Financial developments
Insurance Europe’s underlying profit before tax declined 18.2% to EUR 1,840 million in 2007 (life 15.7%, non-life 25.4%). Stronger life insurance results in Belgium and Central & Rest of Europe did not fully offset lower results in the Netherlands, which were impacted by lower gains and revaluations on real estate and private equity investments. Total profit before tax (including divestments) in 2007 slightly declined by 2.6% to EUR 2,300 million, due to the EUR 418 million divestment gain related to the sale of the Belgian broker and employee benefit business in September 2007.
Underlying premium income increased by 4.0% to EUR 10,253 million, mainly due to higher life premiums in Belgium and Central & Rest of Europe. Central Europe continued its strong growth in life premiums, even though in some markets the growth was slower than in 2006 due to volatile equity markets in the second half of 2007. In Belgium, life premium growth was driven by the success of investment products with high profit participation potential. Premiums in the Netherlands decreased slightly following re-pricing of immediate annuities as well as rate pressure in the non-life market.
Underlying operating expenses increased by 1.4%. The slight decrease in the Netherlands of 1.6% was more than offset by an increase in Central & Rest of Europe of 15.9%, largely explained by higher start-up investments for the life insurance operation in Russia and the second-pillar pension fund in Romania. Expenses in the Netherlands were tempered by ongoing staff reductions and last year’s software impairments, as the release of employee benefits provisions in 2007 was matched by last year’s releases.

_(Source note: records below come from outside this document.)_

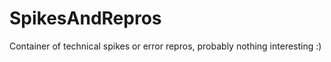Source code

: SpikesAndRepros
===============

Container of technical spikes or error repros, probably nothing interesting :)
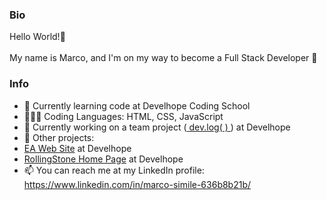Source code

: ### Bio

Hello World!👋
<br> 
<br>
My name is Marco, and I'm on my way to become a Full Stack Developer 🚀

### Info 

- 🌱 Currently learning code at Develhope Coding School
- 👨🏻‍💻 Coding Languages: HTML, CSS, JavaScript
- 🔭 Currently working on a team project (<a href="https://github.com/riorillo/publishing-platform"> dev.log( ) </a>) at Develhope
- 📐 Other projects:
- <a href="https://github.com/msimile/ea_website_team1">EA Web Site</a> at Develhope
- <a href="https://github.com/msimile/rollingstone_homepage_teamproject">RollingStone Home Page</a> at Develhope
- 📫 You can reach me at my LinkedIn profile: https://www.linkedin.com/in/marco-simile-636b8b21b/
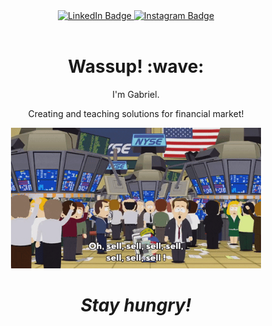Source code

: <div id="header" align="center">
    <div id="badges">
      <a href="https://www.linkedin.com/in/gabrielpires1995/">
        <img src="https://img.shields.io/badge/LinkedIn-blue?style=for-the-badge&logo=linkedin&logoColor=white" alt="LinkedIn Badge"/>
      </a>
      <a href="https://www.instagram.com/eusouquant/">
        <img src="https://img.shields.io/badge/Instagram-red?style=for-the-badge&logo=linkedin&logoColor=white" alt="Instagram Badge"/>
      </a>
    </div>
<img src="https://komarev.com/ghpvc/?username=gabrielp18&style=flat-square&color=blue" alt=""/>
</div>

<h1 align='center'> Wassup! :wave:</h1>
<p align='center'>
I'm Gabriel.
</p>
<p align='center'>Creating and teaching solutions for financial market!</p>
<p align='center'><img src="fig/e25f7dc63a9bf9389f194ae4d2fcb02b.gif" width="400"/></p>

<h1 align='center'><i>Stay hungry!</i></h1>
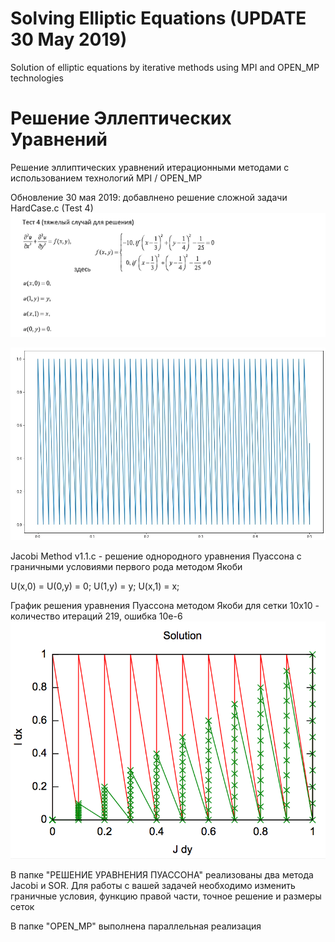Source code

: # Solving Elliptic Equations (UPDATE 30 May 2019)
  Solution of elliptic equations by iterative methods using MPI and OPEN_MP technologies
  
# Решение Эллептических Уравнений
Решение эллиптических уравнений итерационными методами с использованием технологий MPI / OPEN_MP

Обновление 30 мая 2019: добавлнено решение сложной задачи HardCase.c (Test 4)
![alt text](https://github.com/jmacgyve/Solving-Elliptic-Equations/blob/master/Test%204%20(HardCase%20Ex).png)

![alt text](https://github.com/jmacgyve/Solving-Elliptic-Equations/blob/master/Solution%20HardCase.png)

Jacobi Method v1.1.c - решение однородного уравнения Пуассона с граничными условиями первого рода методом Якоби

U(x,0) = U(0,y) = 0;  U(1,y) = y;  U(x,1) = x;

График решения уравнения Пуассона методом Якоби для сетки 10х10 - количество итераций 219, ошибка 10e-6
![alt text](https://github.com/jmacgyve/Solving-Elliptic-Equations/blob/master/RESULT/Jacobi%20Solution%20test%202.png)


В папке "РЕШЕНИЕ УРАВНЕНИЯ ПУАССОНА" реализованы два метода Jacobi и SOR. 
Для работы с вашей задачей необходимо изменить граничные условия, функцию правой части, точное решение и размеры сеток


В папке "OPEN_MP" выполнена параллельная реализация
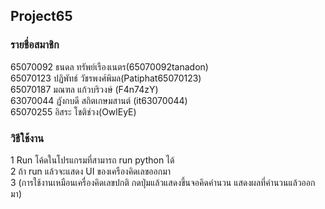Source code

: ## Project65

### รายชื่อสมาชิก

65070092 ธนดล ทรัพย์เรืองเนตร(65070092tanadon)    
65070123 ปฏิพัทธ์ วัชรพงศ์พิมล(Patiphat65070123)    
65070187 มณฑล แก้วบริวงษ์ (F4n74zY)   
63070044 ฏังกบดี สถิตเกษมสานต์ (it63070044)  
65070255 อิสระ โชติช่วง(OwlEyE)  

### วิธีใช้งาน
 
1  Run โค้ดในโปรแกรมที่สามารถ run python ได้  
2  ถ้า run แล้วจะแสดง UI ของเครืองคิดเลขออกมา  
3  (การใช้งานเหมือนเครื่องคิดเลขปกติ กดปุ่มแล้วแสดงขึ้นจอคิดคำนวน แสดงผลที่คำนวนแล้วออกมา)  
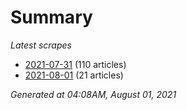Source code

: # Summary
*Latest scrapes*
* [2021-07-31](https://github.com/nuuuwan/news_lk/blob/data/news_lk.2021-07-31.json) (110 articles)
* [2021-08-01](https://github.com/nuuuwan/news_lk/blob/data/news_lk.2021-08-01.json) (21 articles)

*Generated at 04:08AM, August 01, 2021*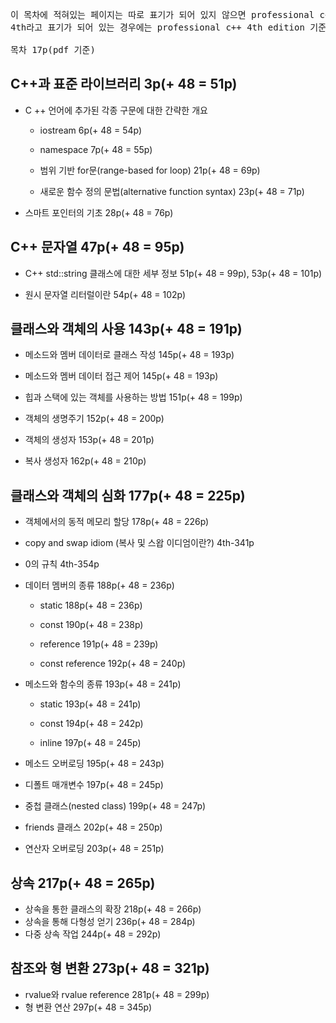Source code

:<pre>
이 목차에 적혀있는 페이지는 따로 표기가 되어 있지 않으면 professional c++ 3rd edition 기준이며,
4th라고 표기가 되어 있는 경우에는 professional c++ 4th edition 기준입니다.

목차 17p(pdf 기준)
</pre>

C++과 표준 라이브러리 3p(+ 48 = 51p)
------
* C ++ 언어에 추가된 각종 구문에 대한 간략한 개요

  * iostream 6p(+ 48 = 54p)
 
  * namespace 7p(+ 48 = 55p)
 
  * 범위 기반 for문(range-based for loop) 21p(+ 48 = 69p)
 
  * 새로운 함수 정의 문법(alternative function syntax) 23p(+ 48 = 71p)
 
* 스마트 포인터의 기초 28p(+ 48 = 76p)

C++ 문자열 47p(+ 48 = 95p)
------
* C++ std::string 클래스에 대한 세부 정보 51p(+ 48 = 99p), 53p(+ 48 = 101p)

* 원시 문자열 리터럴이란 54p(+ 48 = 102p)

클래스와 객체의 사용 143p(+ 48 = 191p)
------
* 메소드와 멤버 데이터로 클래스 작성 145p(+ 48 = 193p)

* 메소드와 멤버 데이터 접근 제어 145p(+ 48 = 193p)

* 힙과 스택에 있는 객체를 사용하는 방법 151p(+ 48 = 199p)

* 객체의 생명주기 152p(+ 48 = 200p)

* 객체의 생성자 153p(+ 48 = 201p)

* 복사 생성자 162p(+ 48 = 210p)

클래스와 객체의 심화 177p(+ 48 = 225p)
------
* 객체에서의 동적 메모리 할당 178p(+ 48 = 226p)

* copy and swap idiom (복사 및 스왑 이디엄이란?) 4th-341p

* 0의 규칙 4th-354p

* 데이터 멤버의 종류 188p(+ 48 = 236p)
  * static 188p(+ 48 = 236p)
  
  * const 190p(+ 48 = 238p)
  
  * reference 191p(+ 48 = 239p)
  
  * const reference 192p(+ 48 = 240p)

* 메소드와 함수의 종류 193p(+ 48 = 241p)
	* static 193p(+ 48 = 241p)
  
	* const 194p(+ 48 = 242p)
  
	* inline 197p(+ 48 = 245p)

* 메소드 오버로딩 195p(+ 48 = 243p)
* 디폴트 매개변수 197p(+ 48 = 245p)
* 중첩 클래스(nested class) 199p(+ 48 = 247p)
* friends 클래스 202p(+ 48 = 250p)
* 연산자 오버로딩 203p(+ 48 = 251p)

상속 217p(+ 48 = 265p)
------
* 상속을 통한 클래스의 확장 218p(+ 48 = 266p)
* 상속을 통해 다형성 얻기  236p(+ 48 = 284p)
* 다중 상속 작업 244p(+ 48 = 292p)

참조와 형 변환 273p(+ 48 = 321p)
------
* rvalue와 rvalue reference 281p(+ 48 = 299p)
* 형 변환 연산 297p(+ 48 = 345p)
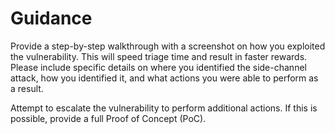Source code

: # Guidance

Provide a step-by-step walkthrough with a screenshot on how you exploited the vulnerability. This will speed triage time and result in faster rewards. Please include specific details on where you identified the side-channel attack, how you identified it, and what actions you were able to perform as a result.

Attempt to escalate the vulnerability to perform additional actions. If this is possible, provide a full Proof of Concept (PoC).
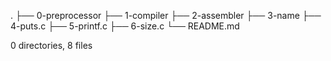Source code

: .
├── 0-preprocessor
├── 1-compiler
├── 2-assembler
├── 3-name
├── 4-puts.c
├── 5-printf.c
├── 6-size.c
└── README.md

0 directories, 8 files
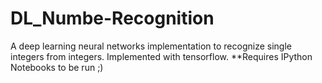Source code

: # DL_Numbe-Recognition
A deep learning neural networks implementation to recognize single integers from integers. Implemented with tensorflow. **Requires IPython Notebooks to be run ;) 
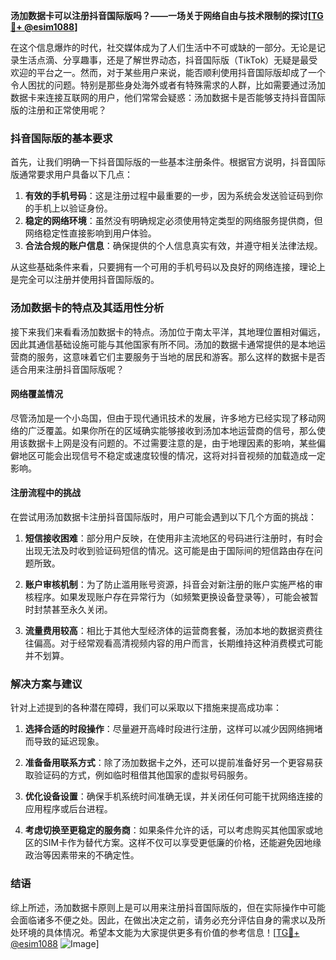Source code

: **汤加数据卡可以注册抖音国际版吗？——一场关于网络自由与技术限制的探讨[[TG💪+ @esim1088](https://t.me/s/esim1088)]**

在这个信息爆炸的时代，社交媒体成为了人们生活中不可或缺的一部分。无论是记录生活点滴、分享趣事，还是了解世界动态，抖音国际版（TikTok）无疑是最受欢迎的平台之一。然而，对于某些用户来说，能否顺利使用抖音国际版却成了一个令人困扰的问题。特别是那些身处海外或者有特殊需求的人群，比如需要通过汤加数据卡来连接互联网的用户，他们常常会疑惑：汤加数据卡是否能够支持抖音国际版的注册和正常使用呢？

### 抖音国际版的基本要求

首先，让我们明确一下抖音国际版的一些基本注册条件。根据官方说明，抖音国际版通常要求用户具备以下几点：

1. **有效的手机号码**：这是注册过程中最重要的一步，因为系统会发送验证码到你的手机上以验证身份。
2. **稳定的网络环境**：虽然没有明确规定必须使用特定类型的网络服务提供商，但网络稳定性直接影响到用户体验。
3. **合法合规的账户信息**：确保提供的个人信息真实有效，并遵守相关法律法规。

从这些基础条件来看，只要拥有一个可用的手机号码以及良好的网络连接，理论上是完全可以注册并使用抖音国际版的。

### 汤加数据卡的特点及其适用性分析

接下来我们来看看汤加数据卡的特点。汤加位于南太平洋，其地理位置相对偏远，因此其通信基础设施可能与其他国家有所不同。汤加的数据卡通常提供的是本地运营商的服务，这意味着它们主要服务于当地的居民和游客。那么这样的数据卡是否适合用来注册抖音国际版呢？

#### 网络覆盖情况

尽管汤加是一个小岛国，但由于现代通讯技术的发展，许多地方已经实现了移动网络的广泛覆盖。如果你所在的区域确实能够接收到汤加本地运营商的信号，那么使用该数据卡上网是没有问题的。不过需要注意的是，由于地理因素的影响，某些偏僻地区可能会出现信号不稳定或速度较慢的情况，这将对抖音视频的加载造成一定影响。

#### 注册流程中的挑战

在尝试用汤加数据卡注册抖音国际版时，用户可能会遇到以下几个方面的挑战：

1. **短信接收困难**：部分用户反映，在使用非主流地区的号码进行注册时，有时会出现无法及时收到验证码短信的情况。这可能是由于国际间的短信路由存在问题所致。
   
2. **账户审核机制**：为了防止滥用账号资源，抖音会对新注册的账户实施严格的审核程序。如果发现账户存在异常行为（如频繁更换设备登录等），可能会被暂时封禁甚至永久关闭。

3. **流量费用较高**：相比于其他大型经济体的运营商套餐，汤加本地的数据资费往往偏高。对于经常观看高清视频内容的用户而言，长期维持这种消费模式可能并不划算。

### 解决方案与建议

针对上述提到的各种潜在障碍，我们可以采取以下措施来提高成功率：

1. **选择合适的时段操作**：尽量避开高峰时段进行注册，这样可以减少因网络拥堵而导致的延迟现象。
   
2. **准备备用联系方式**：除了汤加数据卡之外，还可以提前准备好另一个更容易获取验证码的方式，例如临时租借其他国家的虚拟号码服务。
   
3. **优化设备设置**：确保手机系统时间准确无误，并关闭任何可能干扰网络连接的应用程序或后台进程。
   
4. **考虑切换至更稳定的服务商**：如果条件允许的话，可以考虑购买其他国家或地区的SIM卡作为替代方案。这样不仅可以享受更低廉的价格，还能避免因地缘政治等因素带来的不确定性。

### 结语

综上所述，汤加数据卡原则上是可以用来注册抖音国际版的，但在实际操作中可能会面临诸多不便之处。因此，在做出决定之前，请务必充分评估自身的需求以及所处环境的具体情况。希望本文能为大家提供更多有价值的参考信息！[[TG💪+ @esim1088](https://t.me/s/esim1088) ![Image](https://i.postimg.cc/4NQfJmqS/Snipaste-2025-05-13-00-14-12.png)]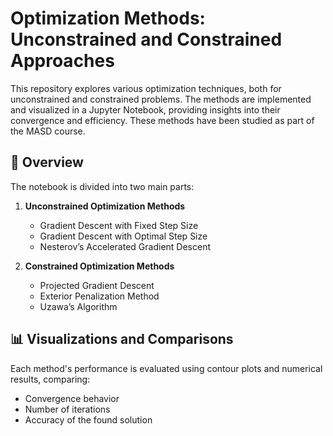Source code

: # Optimization Methods: Unconstrained and Constrained Approaches  

This repository explores various optimization techniques, both for unconstrained and constrained problems. The methods are implemented and visualized in a Jupyter Notebook, providing insights into their convergence and efficiency.  These methods have been studied as part of the MASD course.

## 📌 Overview  
The notebook is divided into two main parts:  

1. **Unconstrained Optimization Methods**  
   - Gradient Descent with Fixed Step Size  
   - Gradient Descent with Optimal Step Size  
   - Nesterov’s Accelerated Gradient Descent  

2. **Constrained Optimization Methods**  
   - Projected Gradient Descent  
   - Exterior Penalization Method  
   - Uzawa’s Algorithm  

## 📊 Visualizations and Comparisons  
Each method's performance is evaluated using contour plots and numerical results, comparing:  
- Convergence behavior  
- Number of iterations  
- Accuracy of the found solution  

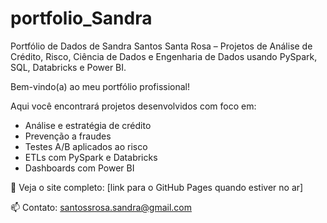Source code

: # portfolio_Sandra
Portfólio de Dados de Sandra Santos Santa Rosa – Projetos de Análise de Crédito, Risco, Ciência de Dados e Engenharia de Dados usando PySpark, SQL, Databricks e Power BI.


Bem-vindo(a) ao meu portfólio profissional!

Aqui você encontrará projetos desenvolvidos com foco em:
- Análise e estratégia de crédito
- Prevenção a fraudes
- Testes A/B aplicados ao risco
- ETLs com PySpark e Databricks
- Dashboards com Power BI

🔗 Veja o site completo: [link para o GitHub Pages quando estiver no ar]

📫 Contato: santossrosa.sandra@gmail.com

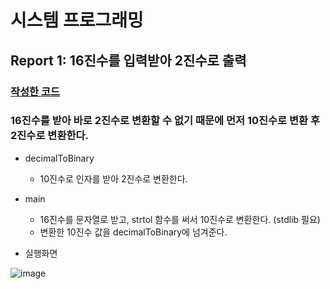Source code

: # 시스템 프로그래밍


## Report 1: 16진수를 입력받아 2진수로 출력
### <a href="https://github.com/cottonrose1011/SysP/blob/main/report1.c">작성한 코드</a>

### 16진수를 받아 바로 2진수로 변환할 수 없기 때문에 먼저 10진수로 변환 후 2진수로 변환한다.

* decimalToBinary
  * 10진수로 인자를 받아 2진수로 변환한다.

* main
  * 16진수를 문자열로 받고, strtol 함수를 써서 10진수로 변환한다. (stdlib 필요)
  * 변환한 10진수 값을 decimalToBinary에 넘겨준다.


* 실행화면

 ![image](https://user-images.githubusercontent.com/101866860/231007775-dbe224e4-2e45-46c8-af52-b78830f7a7a1.png)
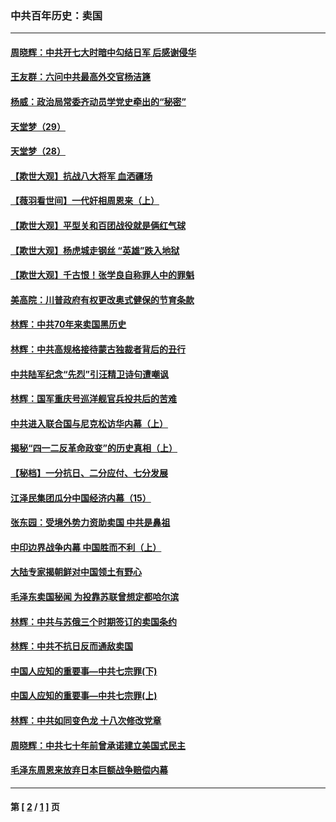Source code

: ### 中共百年历史：卖国
---
#### [周晓辉：中共开七大时暗中勾结日军 后感谢侵华](../../pages/nf1176117/n12921960.md?05140430) 
#### [王友群：六问中共最高外交官杨洁篪](../../pages/nf1176117/n12836495.md?05140430) 
#### [杨威：政治局常委齐动员学党史牵出的“秘密”](../../pages/nf1176117/n12764642.md?05140430) 
#### [天堂梦（29）](../../pages/nf1176117/n12408465.md?05140430) 
#### [天堂梦（28）](../../pages/nf1176117/n12408309.md?05140430) 
#### [【欺世大观】抗战八大将军 血洒疆场](../../pages/nf1176117/n12357044.md?05140430) 
#### [【薇羽看世间】一代奸相周恩来（上）](../../pages/nf1176117/n12401109.md?05140430) 
#### [【欺世大观】平型关和百团战役就是俩红气球](../../pages/nf1176117/n12359157.md?05140430) 
#### [【欺世大观】杨虎城走钢丝 “英雄”跌入地狱](../../pages/nf1176117/n12358840.md?05140430) 
#### [【欺世大观】千古恨！张学良自称罪人中的罪魁](../../pages/nf1176117/n12358629.md?05140430) 
#### [美高院：川普政府有权更改奥式健保的节育条款](../../pages/nf1176117/n12242171.md?05140430) 
#### [林辉：中共70年来卖国黑历史](../../pages/nf1176117/n11552181.md?05140430) 
#### [林辉：中共高规格接待蒙古独裁者背后的丑行](../../pages/nf1176117/n11225005.md?05140430) 
#### [中共陆军纪念“先烈”引汪精卫诗句遭嘲讽](../../pages/nf1176117/n11153345.md?05140430) 
#### [林辉：国军重庆号巡洋舰官兵投共后的苦难](../../pages/nf1176117/n10997801.md?05140430) 
#### [中共进入联合国与尼克松访华内幕（上）](../../pages/nf1176117/n10138788.md?05140430) 
#### [揭秘“四一二反革命政变”的历史真相（上）](../../pages/nf1176117/n9996650.md?05140430) 
#### [【秘档】一分抗日、二分应付、七分发展](../../pages/nf1176117/n9331484.md?05140430) 
#### [江泽民集团瓜分中国经济内幕（15）](../../pages/nf1176117/n9268584.md?05140430) 
#### [张东园：受境外势力资助卖国 中共是鼻祖](../../pages/nf1176117/n9272480.md?05140430) 
#### [中印边界战争内幕 中国胜而不利（上）](../../pages/nf1176117/n9252458.md?05140430) 
#### [大陆专家揭朝鲜对中国领土有野心](../../pages/nf1176117/n9074056.md?05140430) 
#### [毛泽东卖国秘闻 为投靠苏联曾想定都哈尔滨](../../pages/nf1176117/n9058631.md?05140430) 
#### [林辉：中共与苏俄三个时期签订的卖国条约](../../pages/nf1176117/n9036062.md?05140430) 
#### [林辉：中共不抗日反而通敌卖国](../../pages/nf1176117/n8840492.md?05140430) 
#### [中国人应知的重要事—中共七宗罪(下)](../../pages/nf1176117/n8823799.md?05140430) 
#### [中国人应知的重要事—中共七宗罪(上)](../../pages/nf1176117/n8819770.md?05140430) 
#### [林辉：中共如同变色龙 十八次修改党章](../../pages/nf1176117/n8811129.md?05140430) 
#### [周晓辉：中共七十年前曾承诺建立美国式民主](../../pages/nf1176117/n8809061.md?05140430) 
#### [毛泽东周恩来放弃日本巨额战争赔偿内幕](../../pages/nf1176117/n8697753.md?05140430) 

---
#### 第 [ [2](./2.md?05140430) / [1](./1.md?05140430) ] 页
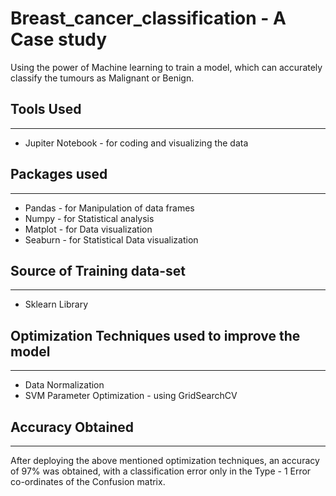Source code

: # Breast_cancer_classification  - A Case study
Using the power of Machine learning to train a model, which can accurately classify the tumours as Malignant or Benign.

## Tools Used
---
* Jupiter Notebook - for coding and visualizing the data

## Packages used
---
* Pandas - for Manipulation of data frames
* Numpy - for Statistical analysis
* Matplot - for Data visualization
* Seaburn - for Statistical Data visualization

## Source of Training data-set
---
* Sklearn Library

## Optimization Techniques used to improve the model
---
* Data Normalization
* SVM Parameter Optimization - using GridSearchCV

## Accuracy Obtained
---
After deploying the above mentioned optimization techniques, an accuracy of 97% was obtained, with a classification error only in the Type - 1 Error co-ordinates of the Confusion matrix.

The value of new business (VNB) increased strongly by 82.6% to EUR 400 million and new sales (APE) increased by 21.3% to EUR 969 million, particularly due to higher sales in Central & Rest of Europe. The successful launch of the Romanian second-pillar pension fund contributed EUR 150 million in VNB and EUR 108 million in new sales in 2007; excluding the new pension fund, VNB for the Central Europe region was up 31.5%.
Excluding a capital upstream from the Dutch insurance companies to the holding of ING Insurance, the embedded value of the life insurance activities in Europe increased by 21.3% to EUR 19,533 million because of the strong VNB growth and favourable equity returns that more than offset the divested business in Belgium. Including the capital upstream, the embedded value decreased by 12.1% to EUR 14,156 million.
Country developments
Underlying profit before tax in the Netherlands decreased by 24.4% to EUR 1,445 million, mainly due to lower gains and revaluations on real estate and private equity investments in 2007 as well as the material release of disability provisions in 2006, after the introduction of new long-term disability legislation.
In Belgium, underlying profit before tax increased by 8.5% to EUR 64 million, as a decline in the non-life business caused by weather related claims in early 2007 and strengthening of the claims provisions for disability, was more than offset by higher life results.
Despite EUR 23 million higher start-up investments in new businesses in Russia and Romania, Central & Rest of Europe’s underlying profit before tax increased 17.7% to EUR 332 million. Profit growth was driven by the life business and related asset management activities. The higher life result was mainly due to strong sales throughout the region propelled by the accelerated growth strategy.
The Dutch life insurance sector is faced with complaints of policy holders concerning the cost and transparency of unit-linked life insurance products. Further details are included in the annual accounts.